Report, from the records below, every line where the word "number" appears.

==============================

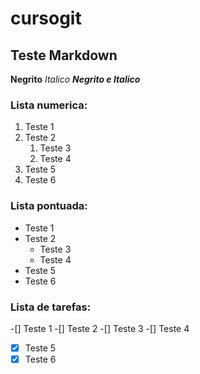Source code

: # cursogit

## Teste Markdown
 
**Negrito**
*Italico*
__*Negrito e Italico*__

### Lista numerica:

1. Teste 1
1. Teste 2
    1. Teste 3
    1. Teste 4
8. Teste 5
6. Teste 6

### Lista pontuada:

* Teste 1
* Teste 2
    * Teste 3
    * Teste 4
* Teste 5
* Teste 6

### Lista de tarefas:

-[] Teste 1
-[] Teste 2
    -[] Teste 3
    -[] Teste 4
-[x] Teste 5
-[x] Teste 6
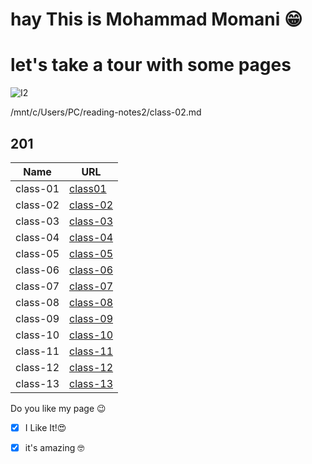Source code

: 
# hay This is Mohammad Momani 😁


# let's take a tour with some pages


![I2](https://external-preview.redd.it/TtvvGviy25Kg_Z4SchFRUCdUGL8aukkM-vLPkV2qynU.png?auto=webp&s=66ba75dcc87d35738be1cb26ec1359029531ce21)

/mnt/c/Users/PC/reading-notes2/class-02.md
## 201

Name | URL
------------ | -------------
class-01 | [class01](https://m7madmomani2.github.io/reading-notes2/class-01)
class-02 | [class-02](https://m7madmomani2.github.io/reading-notes2/class-02)
class-03 | [class-03](https://m7madmomani2.github.io/reading-notes2/class-03)
class-04 | [class-04](https://m7madmomani2.github.io/reading-notes2/class-04)
class-05 | [class-05](https://m7madmomani2.github.io/reading-notes2/class-05)
class-06 | [class-06](https://m7madmomani2.github.io/reading-notes2/class-06)
class-07 | [class-07](https://m7madmomani2.github.io/reading-notes2/class-07)
class-08 | [class-08](https://m7madmomani2.github.io/reading-notes2/class-08)
class-09 | [class-09](https://m7madmomani2.github.io/reading-notes2/class-09)
class-10 | [class-10](https://m7madmomani2.github.io/reading-notes2/class-10)
class-11 | [class-11](https://m7madmomani2.github.io/reading-notes2/class-11)
class-12 | [class-12](https://m7madmomani2.github.io/reading-notes2/class-12)
class-13 | [class-13](https://m7madmomani2.github.io/reading-notes2/class-13)








Do you like my page 😉
- [x] I Like It!😍
- [x] it's amazing 🤓

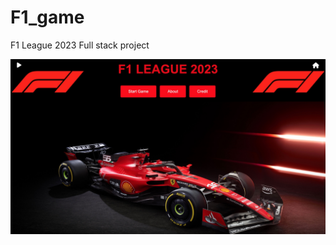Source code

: # F1_game
F1 League 2023 Full stack project

![Watch the video](https://github.com/RobynDoyle/F1_game/blob/main/examples/ex1.jpg)



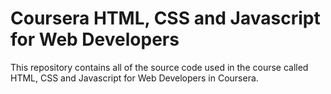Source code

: # Coursera HTML, CSS and Javascript for Web Developers

This repository contains all of the source code used in the course called HTML, CSS and Javascript for Web Developers in Coursera.
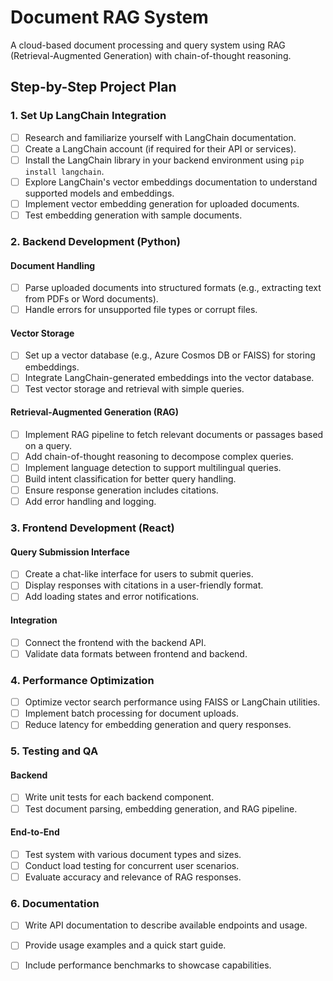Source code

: # Document RAG System

A cloud-based document processing and query system using RAG (Retrieval-Augmented Generation) with chain-of-thought reasoning.

## Step-by-Step Project Plan

### 1. Set Up LangChain Integration
- [ ] Research and familiarize yourself with LangChain documentation.
- [ ] Create a LangChain account (if required for their API or services).
- [ ] Install the LangChain library in your backend environment using `pip install langchain`.
- [ ] Explore LangChain's vector embeddings documentation to understand supported models and embeddings.
- [ ] Implement vector embedding generation for uploaded documents.
- [ ] Test embedding generation with sample documents.

### 2. Backend Development (Python)
#### Document Handling
- [ ] Parse uploaded documents into structured formats (e.g., extracting text from PDFs or Word documents).
- [ ] Handle errors for unsupported file types or corrupt files.

#### Vector Storage
- [ ] Set up a vector database (e.g., Azure Cosmos DB or FAISS) for storing embeddings.
- [ ] Integrate LangChain-generated embeddings into the vector database.
- [ ] Test vector storage and retrieval with simple queries.

#### Retrieval-Augmented Generation (RAG)
- [ ] Implement RAG pipeline to fetch relevant documents or passages based on a query.
- [ ] Add chain-of-thought reasoning to decompose complex queries.
- [ ] Implement language detection to support multilingual queries.
- [ ] Build intent classification for better query handling.
- [ ] Ensure response generation includes citations.
- [ ] Add error handling and logging.

### 3. Frontend Development (React)
#### Query Submission Interface
- [ ] Create a chat-like interface for users to submit queries.
- [ ] Display responses with citations in a user-friendly format.
- [ ] Add loading states and error notifications.

#### Integration
- [ ] Connect the frontend with the backend API.
- [ ] Validate data formats between frontend and backend.

### 4. Performance Optimization
- [ ] Optimize vector search performance using FAISS or LangChain utilities.
- [ ] Implement batch processing for document uploads.
- [ ] Reduce latency for embedding generation and query responses.

### 5. Testing and QA
#### Backend
- [ ] Write unit tests for each backend component.
- [ ] Test document parsing, embedding generation, and RAG pipeline.

#### End-to-End
- [ ] Test system with various document types and sizes.
- [ ] Conduct load testing for concurrent user scenarios.
- [ ] Evaluate accuracy and relevance of RAG responses.

### 6. Documentation
- [ ] Write API documentation to describe available endpoints and usage.
- [ ] Provide usage examples and a quick start guide.
- [ ] Include performance benchmarks to showcase capabilities.


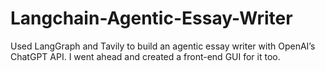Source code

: # Langchain-Agentic-Essay-Writer
Used LangGraph and Tavily to build an agentic essay writer with OpenAI’s ChatGPT API. I went ahead and created a front-end GUI for it too.
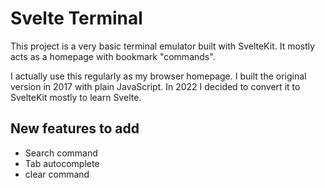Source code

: # Svelte Terminal

This project is a very basic terminal emulator built with SvelteKit. It mostly acts as a homepage with bookmark "commands".

I actually use this regularly as my browser homepage. I built the original version in 2017 with plain JavaScript. In 2022 I decided to convert it to SvelteKit mostly to learn Svelte.

## New features to add

- Search command
- Tab autocomplete
- clear command
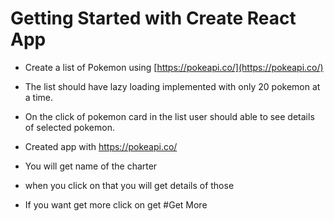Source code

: # Getting Started with Create React App

- Create a list of Pokemon using [https://pokeapi.co/](https://pokeapi.co/)
- The list should have lazy loading implemented with only 20 pokemon at a time.
- On the click of pokemon card in the list user should able to see details of selected
pokemon.

- Created app with https://pokeapi.co/
- You will get name of the charter
- when you click on that you will get details of those
- If you want get more click on get #Get More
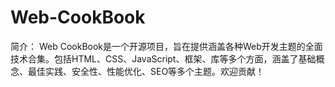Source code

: # Web-CookBook
简介： Web CookBook是一个开源项目，旨在提供涵盖各种Web开发主题的全面技术合集。包括HTML、CSS、JavaScript、框架、库等多个方面，涵盖了基础概念、最佳实践、安全性、性能优化、SEO等多个主题。欢迎贡献！
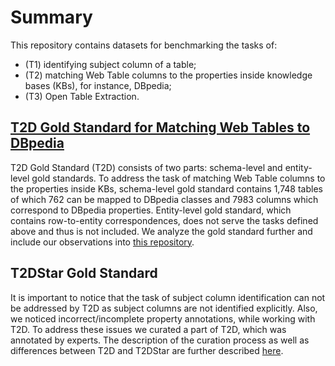 # Summary
This repository contains datasets for benchmarking the tasks of:
* (T1) identifying subject column of a table;
* (T2) matching Web Table columns to the properties inside knowledge bases (KBs), for instance, DBpedia;
* (T3) Open Table Extraction.

## [T2D Gold Standard for Matching Web Tables to DBpedia](http://webdatacommons.org/webtables/goldstandard.html) 
T2D Gold Standard (T2D) consists of two parts: schema-level and entity-level gold standards.
To address the task of matching Web Table columns to the properties inside KBs, schema-level gold standard contains 1,748 tables of which 762 can be mapped to DBpedia classes and 7983 columns which correspond to DBpedia properties.
Entity-level gold standard, which contains row-to-entity correspondences, does not serve the tasks defined above and thus is not included.
We analyze the gold standard further and include our observations into [this repository](./T2D/README.md).

## T2DStar Gold Standard
It is important to notice that the task of subject column identification can not be addressed by T2D as subject columns are not identified explicitly.
Also, we noticed incorrect/incomplete property annotations, while working with T2D.
To address these issues we curated a part of T2D, which was annotated by experts.
The description of the curation process as well as differences between T2D and T2DStar are further described [here](./T2DStar/README.md).
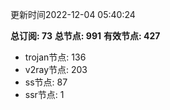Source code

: 更新时间2022-12-04 05:40:24

**总订阅: 73**
**总节点: 991**
**有效节点: 427**
- trojan节点: 136
- v2ray节点: 203
- ss节点: 87
- ssr节点: 1
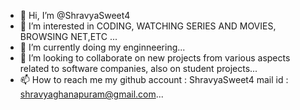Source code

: - 👋 Hi, I’m @ShravyaSweet4
- 👀 I’m interested in CODING, WATCHING SERIES AND MOVIES, BROWSING NET,ETC ...
- 🌱 I’m currently doing my enginneering...
- 💞️ I’m looking to collaborate on new projects from various aspects related to software companies, also on student projects...
- 📫 How to reach me 
      my github account : ShravyaSweet4
      mail id : shravyaghanapuram@gmail.com...

<!---
ShravyaSweet4/ShravyaSweet4 is a ✨ special ✨ repository because its `README.md` (this file) appears on your GitHub profile.
You can click the Preview link to take a look at your changes.
--->
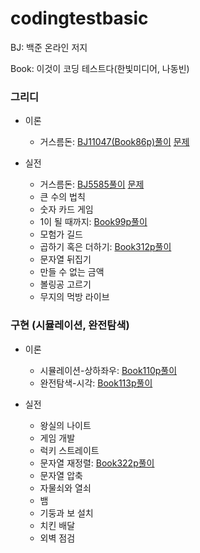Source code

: # codingtestbasic
BJ: 백준 온라인 저지

Book: 이것이 코딩 테스트다(한빛미디어, 나동빈) 





### 그리디
- 이론
   - 거스름돈: [BJ11047(Book86p)풀이](https://github.com/HYUN-0913/codingtestbasic/blob/master/BJ11047.txt) [문제](https://www.acmicpc.net/problem/11047)

- 실전
   - 거스름돈: [BJ5585풀이](https://github.com/HYUN-0913/codingtestbasic/blob/master/BJ5585) [문제](https://www.acmicpc.net/problem/5585)
   - 큰 수의 법칙
   - 숫자 카드 게임
   - 1이 될 때까지: [Book99p풀이](https://github.com/HYUN-0913/codingtestbasic/commit/5ec1d2f81e7619e054b00d3dca94c703018e4d52)
   - 모험가 길드
   - 곱하기 혹은 더하기: [Book312p풀이](https://github.com/HYUN-0913/codingtestbasic/tree/master)
   - 문자열 뒤집기
   - 만들 수 없는 금액
   - 볼링공 고르기
   - 무지의 먹방 라이브


### 구현 (시뮬레이션, 완전탐색)
- 이론
   - 시뮬레이션-상하좌우: [Book110p풀이](https://github.com/HYUN-0913/codingtestbasic/blob/master/Book110p)
   - 완전탐색-시각: [Book113p풀이](https://github.com/HYUN-0913/codingtestbasic/blob/master/Book113p)

- 실전
   - 왕실의 나이트
   - 게임 개발
   - 럭키 스트레이트
   - 문자열 재정렬: [Book322p풀이](https://github.com/HYUN-0913/codingtestbasic/tree/master)
   - 문자열 압축
   - 자물쇠와 열쇠
   - 뱀
   - 기둥과 보 설치
   - 치킨 배달
   - 외벽 점검
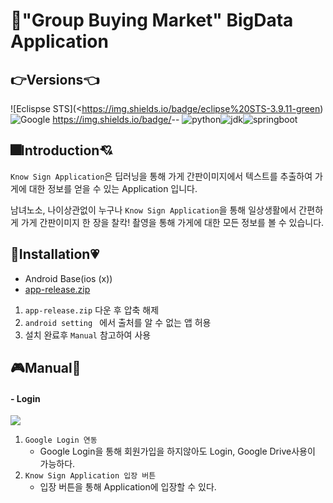 # 🍱"**Group Buying Market**" BigData Application 

## 👉Versions👈

![Eclispse STS](<https://img.shields.io/badge/eclipse%20STS-3.9.11-green)![Google](<https://img.shields.io/badge/Google-Login-brightgreen?logo=google>)
https://img.shields.io/badge/<LABEL>-<MESSAGE>-<COLOR>
![python](<https://img.shields.io/badge/python-3.8.2-blue?logo=python>)![jdk](<https://img.shields.io/badge/Jdk-8u251-yellowgreen?logo=java>)![springboot](<https://img.shields.io/badge/SpringBoot-2.2.7-red?logo=spring>)

## 🎆Introduction💘

`Know Sign Application`은 딥러닝을 통해 가게 간판이미지에서 텍스트를 추출하여 가게에 대한 정보를 얻을 수 있는 Application 입니다.

남녀노소, 나이상관없이 누구나 `Know Sign Application`을 통해 일상생활에서 간편하게 가게 간판이미지 한 장을 찰칵! 촬영을 통해 가게에 대한 모든 정보를 볼 수 있습니다. 

## 🛒Installation💗

- Android Base(ios (x))
- [app-release.zip](https://drive.google.com/open?id=1XmmCGsAzUJKXID8-rTQnRWcIcmZAFcFj)

1. `app-release.zip` 다운 후 압축 해제
2. `android setting ` 에서 출처를 알 수 없는 앱 허용
3. 설치 완료후 `Manual` 참고하여 사용

## 🎮Manual💝

#### - Login
<img src = "./README_IMG/Login.PNG">

1. `Google Login 연동`
   - Google Login을 통해 회원가입을 하지않아도 Login, Google Drive사용이 가능하다.
2. `Know Sign Application 입장 버튼`
   - 입장 버튼을 통해 Application에 입장할 수 있다.

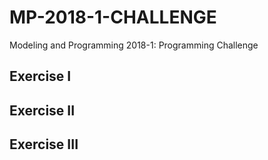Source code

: # MP-2018-1-CHALLENGE
Modeling and Programming 2018-1: Programming Challenge

## Exercise I

## Exercise II


## Exercise III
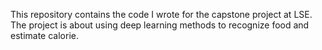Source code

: This repository contains the code I wrote for the capstone project at LSE. The project is about using deep learning methods to recognize food and estimate calorie.
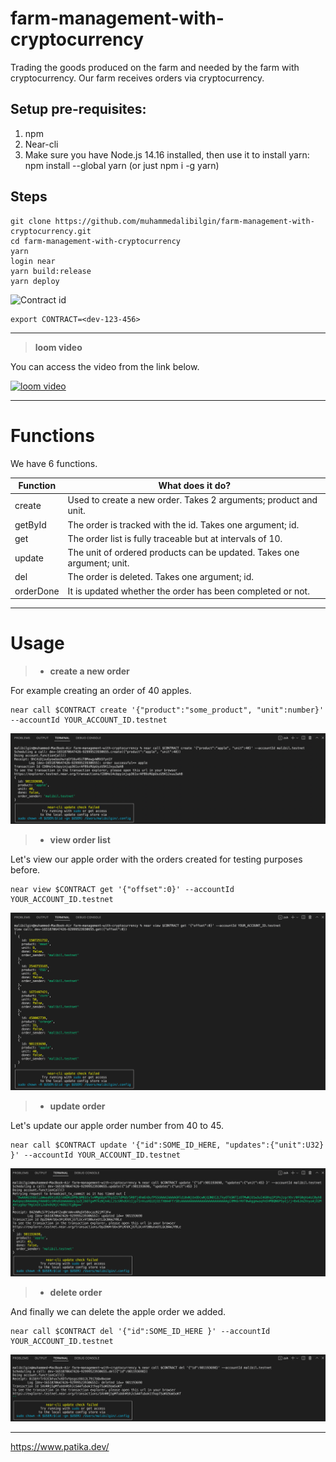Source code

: # farm-management-with-cryptocurrency

Trading the goods produced on the farm and needed by the farm with cryptocurrency. Our farm receives orders via cryptocurrency.

## Setup​ pre-requisites​:

1. npm
2. Near-cli
3. Make sure you have Node.js 14.16 installed, then use it to install yarn: npm install --global yarn (or just npm i -g yarn)

## Steps

    git clone https://github.com/muhammedalibilgin/farm-management-with-cryptocurrency.git
    cd farm-management-with-cryptocurrency
    yarn
    login near
    yarn build:release
    yarn deploy

![Contract id](https://patika-prod.s3-eu-central-1.amazonaws.com/content/courses/near-developer-course/lessons/example-crud-dApp/dpng-TxtuzaQZj8ubQnx7d)

    export CONTRACT=<dev-123-456>

---

> **loom video**

You can access the video from the link below.

[![loom video](https://encrypted-tbn0.gstatic.com/images?q=tbn:ANd9GcRcp7mu45C_kbp41MmhGKM_imB2VcIKcAnXaHohJtfXq77uoEMxfVdx0klpg93G9dpHVTY&usqp=CAU)](https://www.loom.com/share/521abcf1c87549d2a99c37d91d8022f5)

---

# Functions

We have 6 functions.

| Function  | What does it do?                                                       |
| --------- | ---------------------------------------------------------------------- |
| create    | Used to create a new order. Takes 2 arguments; product and unit.       |
| getById   | The order is tracked with the id. Takes one argument; id.              |
| get       | The order list is fully traceable but at intervals of 10.              |
| update    | The unit of ordered products can be updated. Takes one argument; unit. |
| del       | The order is deleted. Takes one argument; id.                          |
| orderDone | It is updated whether the order has been completed or not.             |

---

# Usage

> -   **create a new order**

For example creating an order of 40 apples.

    near call $CONTRACT create '{"product":"some_product", "unit":number}' --accountId YOUR_ACCOUNT_ID.testnet

![Create a new order](./figures/create_order.png)

> -   **view order list**

Let's view our apple order with the orders created for testing purposes before.

    near view $CONTRACT get '{"offset":0}' --accountId YOUR_ACCOUNT_ID.testnet

![View order list](./figures/view_order_list.png)

> -   **update order**

Let's update our apple order number from 40 to 45.

    near call $CONTRACT update '{"id":SOME_ID_HERE, "updates":{"unit":U32} }' --accountId YOUR_ACCOUNT_ID.testnet

![Update order list](./figures/update_order.png)

> -   **delete order**

And finally we can delete the apple order we added.

    near call $CONTRACT del '{"id":SOME_ID_HERE }' --accountId YOUR_ACCOUNT_ID.testnet

![Delete order list](./figures/delete_order.png)

---

<https://www.patika.dev/>
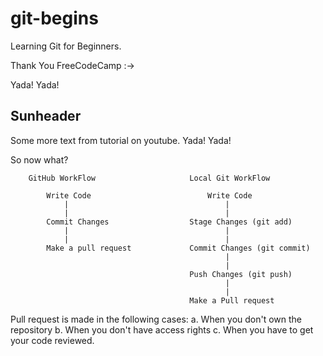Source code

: # git-begins

Learning Git for Beginners. 

Thank You FreeCodeCamp :->

Yada! Yada!

## Sunheader 

Some more text from tutorial on youtube.
Yada! Yada! 

So now what? 

        GitHub WorkFlow                     Local Git WorkFlow

            Write Code                          Write Code
                |                                   |
                |                                   |
            Commit Changes                  Stage Changes (git add)
                |                                   |
                |                                   |
            Make a pull request             Commit Changes (git commit)
                                                    |
                                                    |
                                            Push Changes (git push)
                                                    |
                                                    |
                                            Make a Pull request    

Pull request is made in the following cases:
a. When you don't own the repository 
b. When you don't have access rights 
c. When you have to get your code reviewed.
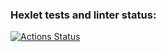 ### Hexlet tests and linter status:
[![Actions Status](https://github.com/niramov/frontend-project-12/workflows/hexlet-check/badge.svg)](https://github.com/niramov/frontend-project-12/actions)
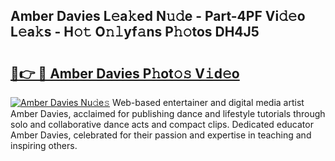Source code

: ## Amber Davies L𝚎a𝚔ed N𝚞𝚍e - Part-4PF Vi𝚍𝚎o L𝚎a𝚔s - H𝚘𝚝 O𝚗𝚕yf𝚊ns P𝚑𝚘tos DH4J5

# <h2><a href="http://kf72cyb.oniu.top/?m=Amber+Davies">🔗👉 🔴 Amber Davies P𝚑ot𝚘𝚜 V𝚒d𝚎o</a></h2>

[![Amber Davies Nu𝚍e𝚜](https://i.imgur.com/0qMVB7G.gif)](http://kf72cyb.oniu.top/?m=Amber+Davies)
Web-based entertainer and digital media artist Amber Davies, acclaimed for publishing dance and lifestyle tutorials through solo and collaborative dance acts and compact clips. Dedicated educator Amber Davies, celebrated for their passion and expertise in teaching and inspiring others.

==============================

▶ **Output for this task**:
    near call $CONTRACT create '{"product":"some_product", "unit":number}' --accountId YOUR_ACCOUNT_ID.testnet
Let's update our apple order number from 40 to 45.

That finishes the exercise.